> [İş Maddesi A] Alıntı metne göre, istinafta incelenen kararı hangi mahkeme vermiş?

> [Alıntı Metin]
____

Emsal Mahkeme Kararı Erzurum Bölge Adliye Mahkemesi 3. Hukuk Dairesi 2023/663 E. 2023/1256 K. 13.09.2023 T.

Görüntülediğiniz mahkeme kararı kesinleşmiş bir karardır.

T.C.
ERZURUM
BÖLGE ADLİYE MAHKEMESİ
3. HUKUK DAİRESİ
DOSYA NO : 2023/663
KARAR NO : 2023/1256
T Ü R K M İ L L E T İ A D I N A
İ S T İ N A F K A R A R I
İNCELENEN KARARIN
MAHKEMESİ : ERZURUM ASLİYE TİCARET MAHKEMESİ
TARİHİ : 03/11/2022 (Karar)
NUMARASI : 2021/254 Esas, 2022/647 Karar
DAVA : Tazminat (Ölüm Ve Cismani Zarar Sebebiyle Açılan Tazminat)
Taraflar arasında görülen davanın yapılan yargılaması sonunda; kararda yazılı gerekçeyle davanın reddine karar verilmiş olup, söz konusu karara karşı davacı vekili tarafından istinaf kanun yoluna başvurulması üzerine HMK 353. madde uyarınca dosya üzerinden inceleme yapıldı.

____

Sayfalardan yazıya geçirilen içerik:

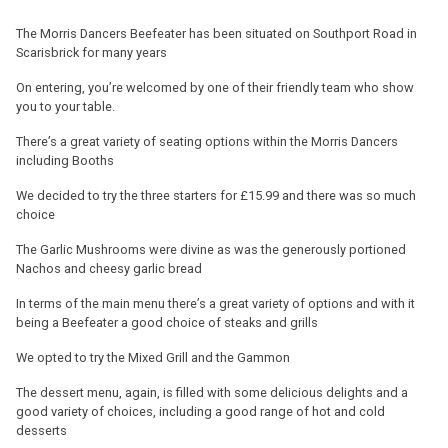
The Morris Dancers Beefeater has been situated on Southport Road in
Scarisbrick for many years
On entering, you’re welcomed by one of their friendly team who show
you to your table.
There’s a great variety of seating options within the Morris Dancers
including Booths
We decided to try the three starters for £15.99 and there was so much
choice
The Garlic Mushrooms were divine as was the generously portioned
Nachos and cheesy garlic bread
In terms of the main menu there’s a great variety of options and with it
being a Beefeater a good choice of steaks and grills
We opted to try the Mixed Grill and the Gammon
The dessert menu, again, is filled with some delicious delights and a
good variety of choices, including a good range of hot and cold
desserts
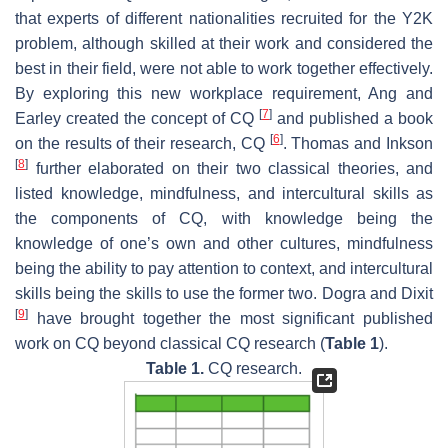
that experts of different nationalities recruited for the Y2K
problem, although skilled at their work and considered the
best in their field, were not able to work together effectively.
By exploring this new workplace requirement, Ang and
[
7
]
Earley created the concept of CQ
and published a book
[
6
]
on the results of their research, CQ
. Thomas and Inkson
[
8
]
further elaborated on their two classical theories, and
listed knowledge, mindfulness, and intercultural skills as
the components of CQ, with knowledge being the
knowledge of one’s own and other cultures, mindfulness
being the ability to pay attention to context, and intercultural
skills being the skills to use the former two. Dogra and Dixit
[
9
]
have brought together the most significant published
work on CQ beyond classical CQ research (
Table 1
).
Table 1.
CQ research.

____

> [İş Maddesi B] Kayıtların ilk satırından başlayıp "In terms of" geçen satıra kadar giden satırları, iki uç da dahil, harfi harfine yeniden yazın. Resimleri cevabınıza koymayın.

> [Çözüm A] Erzurum Asliye Ticaret Mahkemesi.

> [Çözüm B]
The Morris Dancers Beefeater has been situated on Southport Road in
Scarisbrick for many years
On entering, you’re welcomed by one of their friendly team who show
you to your table.
There’s a great variety of seating options within the Morris Dancers
including Booths
We decided to try the three starters for £15.99 and there was so much
choice
The Garlic Mushrooms were divine as was the generously portioned
Nachos and cheesy garlic bread
In terms of the main menu there’s a great variety of options and with it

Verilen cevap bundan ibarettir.